I believe that the problem lies in the https://github.com/vert-x3/vertx-lang-kotlin/blob/d991b1683c05c6d5081ee2f6513838c9c1dc977c/vertx-lang-kotlin-coroutines/src/main/java/io/vertx/kotlin/coroutines/VertxCoroutine.kt#L63
suspend fun <T> awaitEvent(block: (h: Handler<T>) -> Unit): T {
return suspendCancellableCoroutine { cont: CancellableContinuation<T> ->
try {
block.invoke(Handler { t ->
cont.resume(t) // <---- here, if cont is cancelled, t remains opened
})
} catch (e: Exception) {
cont.resumeWithException(e)
}
}
}
I solved the problem by implementing the coroutine bridging on my own with a if-branch handling cancelled coroutine, such as
try {
block.invoke(Handler { t ->
if (cont.isActive)
cont.resume(t)
} else {
t.close() // <--- close connection if coroutine is already cancelled when handler is invoked
}
})
} catch (e: Exception) {
cont.resumeWithException(e)
}
I noticed that this method is deprecated https://github.com/vert-x3/vertx-jdbc-client/issues/196 https://github.com/vert-x3/vertx-lang-kotlin/blob/c1938f890b711734d3e191d274422d3f3098726a/vertx-lang-kotlin/src/main/kotlin/io/vertx/kotlin/ext/sql/SQLClient.kt#L64-L65 but this may help others having the same issues if they didn't migrate yet.
Also, vertx 3 API is planned to be supported also in vertx 4 so this race condition can potentially affect a lot of users, making their servers unresponsive. Btw was it deprecated also because of this potential issue?

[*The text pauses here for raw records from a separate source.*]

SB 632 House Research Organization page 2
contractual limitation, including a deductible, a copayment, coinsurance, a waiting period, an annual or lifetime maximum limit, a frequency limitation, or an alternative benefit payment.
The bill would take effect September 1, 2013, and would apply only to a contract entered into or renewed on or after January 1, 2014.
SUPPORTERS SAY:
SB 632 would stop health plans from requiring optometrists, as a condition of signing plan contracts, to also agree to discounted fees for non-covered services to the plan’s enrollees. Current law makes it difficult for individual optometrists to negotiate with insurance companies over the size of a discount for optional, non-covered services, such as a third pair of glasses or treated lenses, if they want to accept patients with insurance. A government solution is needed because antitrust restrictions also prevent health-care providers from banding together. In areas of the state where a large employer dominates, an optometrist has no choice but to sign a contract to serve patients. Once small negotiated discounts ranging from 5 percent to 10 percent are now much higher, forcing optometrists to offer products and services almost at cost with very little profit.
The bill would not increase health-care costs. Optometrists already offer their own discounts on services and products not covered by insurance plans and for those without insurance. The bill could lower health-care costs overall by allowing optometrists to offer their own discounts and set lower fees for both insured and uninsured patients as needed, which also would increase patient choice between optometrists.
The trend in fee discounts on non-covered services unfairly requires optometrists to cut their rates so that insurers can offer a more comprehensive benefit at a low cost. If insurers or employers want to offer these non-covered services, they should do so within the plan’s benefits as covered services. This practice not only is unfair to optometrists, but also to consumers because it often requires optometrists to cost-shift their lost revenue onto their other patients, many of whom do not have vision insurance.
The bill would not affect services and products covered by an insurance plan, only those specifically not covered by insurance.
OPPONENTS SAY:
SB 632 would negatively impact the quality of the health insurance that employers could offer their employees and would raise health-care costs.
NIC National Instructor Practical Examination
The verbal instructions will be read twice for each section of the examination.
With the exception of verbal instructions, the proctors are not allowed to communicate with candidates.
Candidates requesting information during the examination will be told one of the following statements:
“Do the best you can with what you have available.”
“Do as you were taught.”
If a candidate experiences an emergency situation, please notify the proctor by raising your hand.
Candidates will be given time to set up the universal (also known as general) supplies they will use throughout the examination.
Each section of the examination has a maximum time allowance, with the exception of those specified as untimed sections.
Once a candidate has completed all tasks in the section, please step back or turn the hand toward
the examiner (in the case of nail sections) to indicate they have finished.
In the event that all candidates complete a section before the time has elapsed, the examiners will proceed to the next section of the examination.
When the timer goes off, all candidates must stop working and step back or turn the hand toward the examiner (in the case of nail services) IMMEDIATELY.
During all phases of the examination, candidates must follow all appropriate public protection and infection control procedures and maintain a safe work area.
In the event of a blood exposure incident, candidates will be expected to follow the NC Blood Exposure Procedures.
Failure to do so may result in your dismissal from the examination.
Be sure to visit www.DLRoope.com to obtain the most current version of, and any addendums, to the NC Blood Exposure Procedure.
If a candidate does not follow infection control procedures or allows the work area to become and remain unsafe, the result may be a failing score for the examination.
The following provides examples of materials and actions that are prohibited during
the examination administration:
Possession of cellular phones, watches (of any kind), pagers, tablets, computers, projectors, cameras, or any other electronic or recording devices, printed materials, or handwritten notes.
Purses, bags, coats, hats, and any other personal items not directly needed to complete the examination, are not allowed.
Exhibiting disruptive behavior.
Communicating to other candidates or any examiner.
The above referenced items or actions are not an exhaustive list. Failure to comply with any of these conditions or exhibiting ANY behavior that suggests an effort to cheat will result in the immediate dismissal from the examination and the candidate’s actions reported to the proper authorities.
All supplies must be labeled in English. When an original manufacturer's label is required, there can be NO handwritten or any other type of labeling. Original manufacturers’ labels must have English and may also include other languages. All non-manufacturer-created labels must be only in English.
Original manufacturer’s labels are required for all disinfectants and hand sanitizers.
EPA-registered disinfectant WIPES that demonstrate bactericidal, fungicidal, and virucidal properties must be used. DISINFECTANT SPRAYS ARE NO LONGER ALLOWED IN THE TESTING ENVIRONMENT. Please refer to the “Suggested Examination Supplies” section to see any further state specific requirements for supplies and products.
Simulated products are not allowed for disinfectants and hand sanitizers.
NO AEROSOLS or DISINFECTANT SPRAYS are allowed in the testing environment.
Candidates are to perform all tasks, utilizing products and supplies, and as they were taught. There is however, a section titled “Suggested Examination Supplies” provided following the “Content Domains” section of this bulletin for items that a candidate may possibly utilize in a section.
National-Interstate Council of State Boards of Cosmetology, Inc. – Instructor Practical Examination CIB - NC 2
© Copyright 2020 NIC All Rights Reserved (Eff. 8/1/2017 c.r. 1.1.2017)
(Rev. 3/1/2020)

The similar issues can be present also elsewhere in the same pattern, i.e., call await method (coroutine), wait for handler, when handler is called, coroutine is already cancelled, thus resource obtained & returned in the handler is not properly closed.
Do you have a reproducer?
Not yet, I can create one if description is not enough.
Steps to reproduce
- setup MySQL JDBC-backed demo
- spawn 2000 worker threads simulating clients, each querying the database (code below), let clients timeout randomly
- watch number of failures / timeouts
val rnd = Random()
withTimeout(rnd.nextLong().rem(1000L)) {
dbClient.getConnectionAwait().use {
it.queryAwait("SELECT 1")
}
}
wontfix